Posted Thursday, 21-Nov-2024 by Ingo Karkat
Many complex applications expose their functionality via command-line interfaces. These can be used interactively in the shell, or combined with other commands in scripts or other programs that invoke them and process their outputs. There's a tension here: We both want the interface to be simple and easy to use, but on the other hand want to have access to all underlying functionality and be able to tweak any aspect of its behavior.
The big advantage of command-line interfaces is that you start with simple commands for simple tasks, gradually discover more nuances with more advanced use cases, learn about flags that help you obtain the desired result. Soon you'll realize that the same set of flags and parameters are passed, and that recalling those from memory or the shell's history becomes tedious. The first shell aliases are born. But those aren't very flexible, just canned invocations that cannot take flags on their own. And shell aliases cannot be easily invoked from shell scripts (which is a blessing, as the short and often cryptic aliases wouldn't be very readable, and they're also prone to change as you rename them to avoid name clashes).
What you really want is custom commands that look and behave just like the original ones. Ideally, it's even possible to override existing commands without having to use a different syntax. From this, these two requirements follow:
When these conditions aren't fulfilled, or if you aren't aware of the correct approach to work with CLIs, usability will suffer, and you'll likely throw in the towel sooner or later.
This screencast on Git Commit Fixup by Brooke Kuhlmann reminded me of those requirements. The subject is an intermediate-level use of Git to add a fixup commit and then rebase to have it combined with the original, faulty one. It starts with a custom gl alias, which is explained in another screencast.

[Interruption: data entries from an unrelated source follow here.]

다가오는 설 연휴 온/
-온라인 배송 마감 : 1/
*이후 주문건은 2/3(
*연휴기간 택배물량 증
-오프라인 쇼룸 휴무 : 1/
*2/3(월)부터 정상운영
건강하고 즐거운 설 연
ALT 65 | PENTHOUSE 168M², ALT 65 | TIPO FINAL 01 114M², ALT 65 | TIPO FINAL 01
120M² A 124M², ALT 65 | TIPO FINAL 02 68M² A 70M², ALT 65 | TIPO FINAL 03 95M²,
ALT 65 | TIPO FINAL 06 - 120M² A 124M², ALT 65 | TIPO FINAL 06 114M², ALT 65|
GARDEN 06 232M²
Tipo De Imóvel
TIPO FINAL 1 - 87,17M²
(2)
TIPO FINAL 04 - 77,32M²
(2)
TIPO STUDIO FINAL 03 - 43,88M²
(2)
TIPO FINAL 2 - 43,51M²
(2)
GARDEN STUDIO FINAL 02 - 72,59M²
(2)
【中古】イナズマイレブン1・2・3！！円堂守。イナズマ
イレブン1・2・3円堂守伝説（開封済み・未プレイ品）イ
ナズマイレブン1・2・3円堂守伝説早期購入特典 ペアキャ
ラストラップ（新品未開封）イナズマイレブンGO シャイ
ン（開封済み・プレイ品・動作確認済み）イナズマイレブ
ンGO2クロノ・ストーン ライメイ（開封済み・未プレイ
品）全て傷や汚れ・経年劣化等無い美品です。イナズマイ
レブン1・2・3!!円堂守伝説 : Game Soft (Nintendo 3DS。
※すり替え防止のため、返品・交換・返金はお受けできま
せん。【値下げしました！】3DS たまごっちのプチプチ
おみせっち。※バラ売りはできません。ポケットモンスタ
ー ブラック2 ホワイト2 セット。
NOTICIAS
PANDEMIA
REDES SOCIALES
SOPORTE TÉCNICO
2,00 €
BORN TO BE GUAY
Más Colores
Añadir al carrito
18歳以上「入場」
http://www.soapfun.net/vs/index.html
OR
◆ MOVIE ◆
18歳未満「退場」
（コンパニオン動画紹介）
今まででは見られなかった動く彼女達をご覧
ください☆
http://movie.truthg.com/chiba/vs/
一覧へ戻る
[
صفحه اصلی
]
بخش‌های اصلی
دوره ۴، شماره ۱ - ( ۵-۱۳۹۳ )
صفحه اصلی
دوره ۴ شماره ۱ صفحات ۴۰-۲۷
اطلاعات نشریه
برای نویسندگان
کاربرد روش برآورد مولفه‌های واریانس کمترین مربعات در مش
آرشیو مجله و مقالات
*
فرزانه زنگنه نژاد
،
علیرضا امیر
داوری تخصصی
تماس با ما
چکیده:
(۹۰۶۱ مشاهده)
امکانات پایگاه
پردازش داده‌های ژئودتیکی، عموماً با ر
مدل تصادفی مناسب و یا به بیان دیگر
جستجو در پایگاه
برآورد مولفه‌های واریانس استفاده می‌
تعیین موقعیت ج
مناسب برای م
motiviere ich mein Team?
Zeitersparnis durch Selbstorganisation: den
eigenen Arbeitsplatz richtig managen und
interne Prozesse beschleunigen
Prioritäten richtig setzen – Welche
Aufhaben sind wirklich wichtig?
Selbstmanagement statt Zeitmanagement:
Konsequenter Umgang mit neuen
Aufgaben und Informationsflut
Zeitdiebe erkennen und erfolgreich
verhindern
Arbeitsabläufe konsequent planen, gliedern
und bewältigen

alias gl='git log --graph --pretty=format:"%C(yellow)%h%C(reset) %G? %C(bold blue)%an%C(reset) %s%C(bold cyan)%d%C(reset) %C(green)%cr.%C(reset)"'
The custom log format might have advantages, but it's irrelevant for the task at hand. Didactically, it might have been better to omit it (or just mention it at the end as a bonus tip and segue into the other screencast). The core command of the fixup workflow is then given as:
GIT_EDITOR=true git rebase --interactive
With all due respect, this verbatim command is unusable for the task at hand! The GIT_EDITOR=true trick (though well explained here) isn't memorable and with the uppercase variable cumbersome to type, and way too long for a common task like rebasing fixups. This needs to be a short and memorable alias or custom command, much more like a customized log format! In fact, I found grbi and grbq aliases in the author's dotfiles, so Brooke doesn't type this all the time, neither.
Strictly speaking, the --autosquash flag would be required as well, although both the author and likely any user would rather set the corresponding rebase.autoSquash config flag. In fact, with --autosquash as a command-line flag, no --interactive needs to be given and the trick with GIT_EDITOR wouldn't be necessary at all. But that's hard to understand as GIT_EDITOR=true git could also be written as git -c core.editor=true, and a more targeted config override would be sequence.editor (or GIT_SEQUENCE_EDITOR) which just applies to the interactive rebase editing (but not things like editing commit messages). Git's dominant position and long history have led to a very powerful API, but also to a lot of cruft and TIMTOWTDI. I'll rant about that in a future post…
Unfortunately, good shell setup skills aren't widely taught. Hopefully you'll pick up some good habits from master programmers (today, many YouTubers have channels dedicated to programming tips, although the good ones typically are drowned out by the sheer mass of them), and learn the rest (and what your personal best setup is) bit by bit as you progress. I fear that those people who struggle with their first steps in the command-line are then permanently scarred and instead gravitate towards IDEs and GUI applications. There's nothing wrong with that, but you'll lose the opportunity to become a true master, push the boundaries of what's possible, and enjoy almost complete automation of repetitive and tedious tasks.
For things that you do often, working in the command-line is a worthwhile endeavor. Good CLI design opens the door to it.